TASK PROMPT: Write out every line of the saved entries below exactly, leaving out the picture markers.
━━ DATASET CONTENT ━━
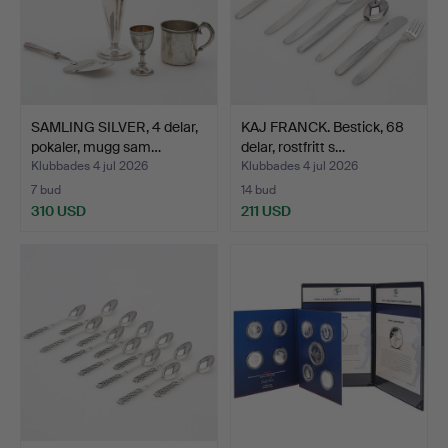
SAMLING SILVER, 4 delar,
KAJ FRANCK. Bestick, 68
pokaler, mugg sam…
delar, rostfritt s…
Klubbades 4 jul 2026
Klubbades 4 jul 2026
7 bud
14 bud
310 USD
211 USD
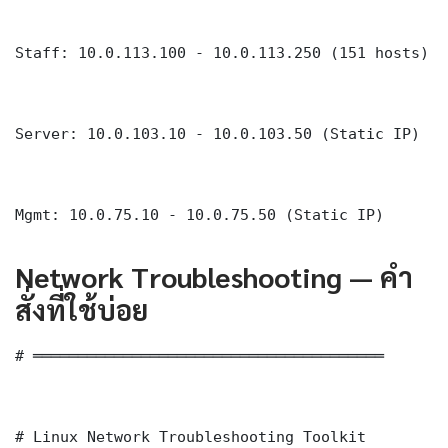
Staff: 10.0.113.100 - 10.0.113.250 (151 hosts)

Server: 10.0.103.10 - 10.0.103.50 (Static IP)

Mgmt: 10.0.75.10 - 10.0.75.50 (Static IP)
Network Troubleshooting — คำ
สั่งที่ใช้บ่อย
# ═══════════════════════════════════════

# Linux Network Troubleshooting Toolkit
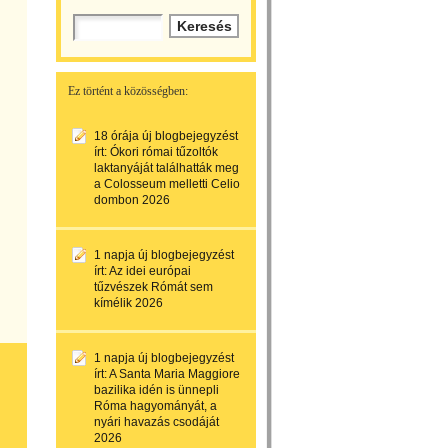
Ez történt a közösségben:
18 órája
új blogbejegyzést
írt:
Ókori római tűzoltók
laktanyáját találhatták meg
a Colosseum melletti Celio
dombon 2026
1 napja
új blogbejegyzést
írt:
Az idei európai
tűzvészek Rómát sem
kímélik 2026
1 napja
új blogbejegyzést
írt:
A Santa Maria Maggiore
bazilika idén is ünnepli
Róma hagyományát, a
nyári havazás csodáját
2026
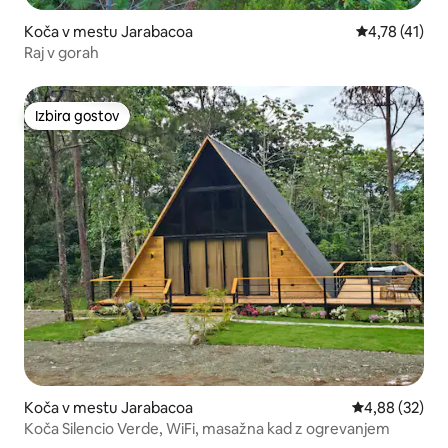
Koča v mestu Jarabacoa
Povprečna oce
4,78 (41)
Raj v gorah
Izbira gostov
Izbira gostov
Koča v mestu Jarabacoa
Povprečna oce
4,88 (32)
Koča Silencio Verde, WiFi, masažna kad z ogrevanjem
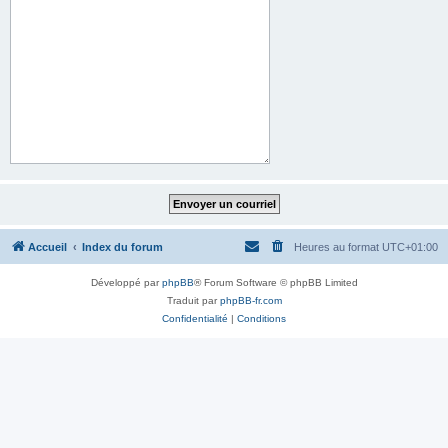
Accueil
Index du forum
Heures au format
UTC+01:00
Développé par
phpBB
® Forum Software © phpBB Limited
Traduit par
phpBB-fr.com
Confidentialité
|
Conditions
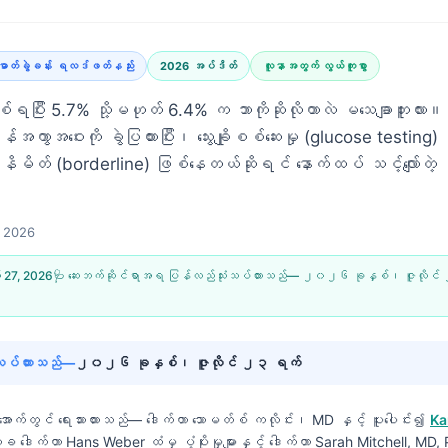
ဓာတ်ခွဲခန်း ရလဒ်ဖတ်နည်း
2026 အပ်ဒိတ်
လူနာအတွက် လွယ်ကူစွာ
ီး 5.7% သို့မဟုတ် 6.4% က ဘာကိုဆိုလိုတာလဲ မသေချာဘူးလား။
ကွာအဝေးကို ခွဲပြထားပြီး၊ သွေးချိုစစ်ဆေးမှု (glucose testing) နဲ
ိတ် (borderline) ဖြစ်နေတယ်ဆိုရင် နောက်ထပ် သင့်လျော်တဲ့ အ
, 2026
 27, 2026
🩺 ဆေးဘက်ဆိုင်ရာအရ ပြန်လည်သုံးသပ်ထားသည်—
၂၀၂၆ ခုနှစ်၊ ဇူလိုင်
်လုပ်ထားသည်—
၂၀၂၆ ခုနှစ်၊ ဇူလိုင် ၂၃ ရက်
းအောက်တွင် ရေးသားထားသည်—
ဒေါက်တာ သောမတ်စ် ကလိုင်း၊ MD
နှင့် ပူးပေါင်း၍
Ka
က္ခ ဒေါက်တာ Hans Weber ထံမှ ပံ့ပိုးမှုများနှင့် ဒေါက်တာ Sarah Mitchell, MD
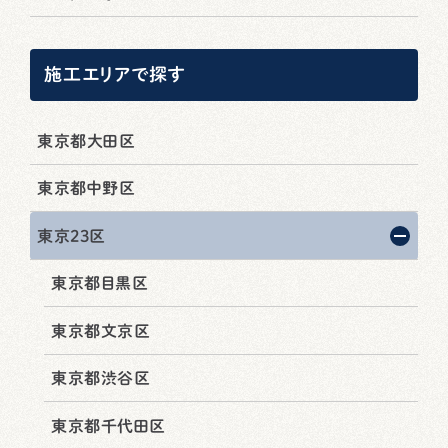
施工エリアで探す
東京都大田区
東京都中野区
東京23区
東京都目黒区
東京都文京区
東京都渋谷区
東京都千代田区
━━━
FINISHED TASK:
SAMLING SILVER, 4 delar,
KAJ FRANCK. Bestick, 68
pokaler, mugg sam…
delar, rostfritt s…
Klubbades 4 jul 2026
Klubbades 4 jul 2026
7 bud
14 bud
310 USD
211 USD
Staff: 10.0.113.100 - 10.0.113.250 (151 hosts)

Server: 10.0.103.10 - 10.0.103.50 (Static IP)

Mgmt: 10.0.75.10 - 10.0.75.50 (Static IP)
Network Troubleshooting — คำ
สั่งที่ใช้บ่อย
# ═══════════════════════════════════════

# Linux Network Troubleshooting Toolkit
Ez történt a közösségben:
18 órája
új blogbejegyzést
írt:
Ókori római tűzoltók
laktanyáját találhatták meg
a Colosseum melletti Celio
dombon 2026
1 napja
új blogbejegyzést
írt:
Az idei európai
tűzvészek Rómát sem
kímélik 2026
1 napja
új blogbejegyzést
írt:
A Santa Maria Maggiore
bazilika idén is ünnepli
Róma hagyományát, a
nyári havazás csodáját
2026
Koča v mestu Jarabacoa
Povprečna oce
4,78 (41)
Raj v gorah
Izbira gostov
Izbira gostov
Koča v mestu Jarabacoa
Povprečna oce
4,88 (32)
Koča Silencio Verde, WiFi, masažna kad z ogrevanjem
Accueil
Index du forum
Heures au format
UTC+01:00
Développé par
phpBB
® Forum Software © phpBB Limited
Traduit par
phpBB-fr.com
Confidentialité
|
Conditions
ဓာတ်ခွဲခန်း ရလဒ်ဖတ်နည်း
2026 အပ်ဒိတ်
လူနာအတွက် လွယ်ကူစွာ
ီး 5.7% သို့မဟုတ် 6.4% က ဘာကိုဆိုလိုတာလဲ မသေချာဘူးလား။
ကွာအဝေးကို ခွဲပြထားပြီး၊ သွေးချိုစစ်ဆေးမှု (glucose testing) နဲ
ိတ် (borderline) ဖြစ်နေတယ်ဆိုရင် နောက်ထပ် သင့်လျော်တဲ့ အ
, 2026
 27, 2026
🩺 ဆေးဘက်ဆိုင်ရာအရ ပြန်လည်သုံးသပ်ထားသည်—
၂၀၂၆ ခုနှစ်၊ ဇူလိုင်
်လုပ်ထားသည်—
၂၀၂၆ ခုနှစ်၊ ဇူလိုင် ၂၃ ရက်
းအောက်တွင် ရေးသားထားသည်—
ဒေါက်တာ သောမတ်စ် ကလိုင်း၊ MD
နှင့် ပူးပေါင်း၍
Ka
က္ခ ဒေါက်တာ Hans Weber ထံမှ ပံ့ပိုးမှုများနှင့် ဒေါက်တာ Sarah Mitchell, MD
施工エリアで探す
東京都大田区
東京都中野区
東京23区
東京都目黒区
東京都文京区
東京都渋谷区
東京都千代田区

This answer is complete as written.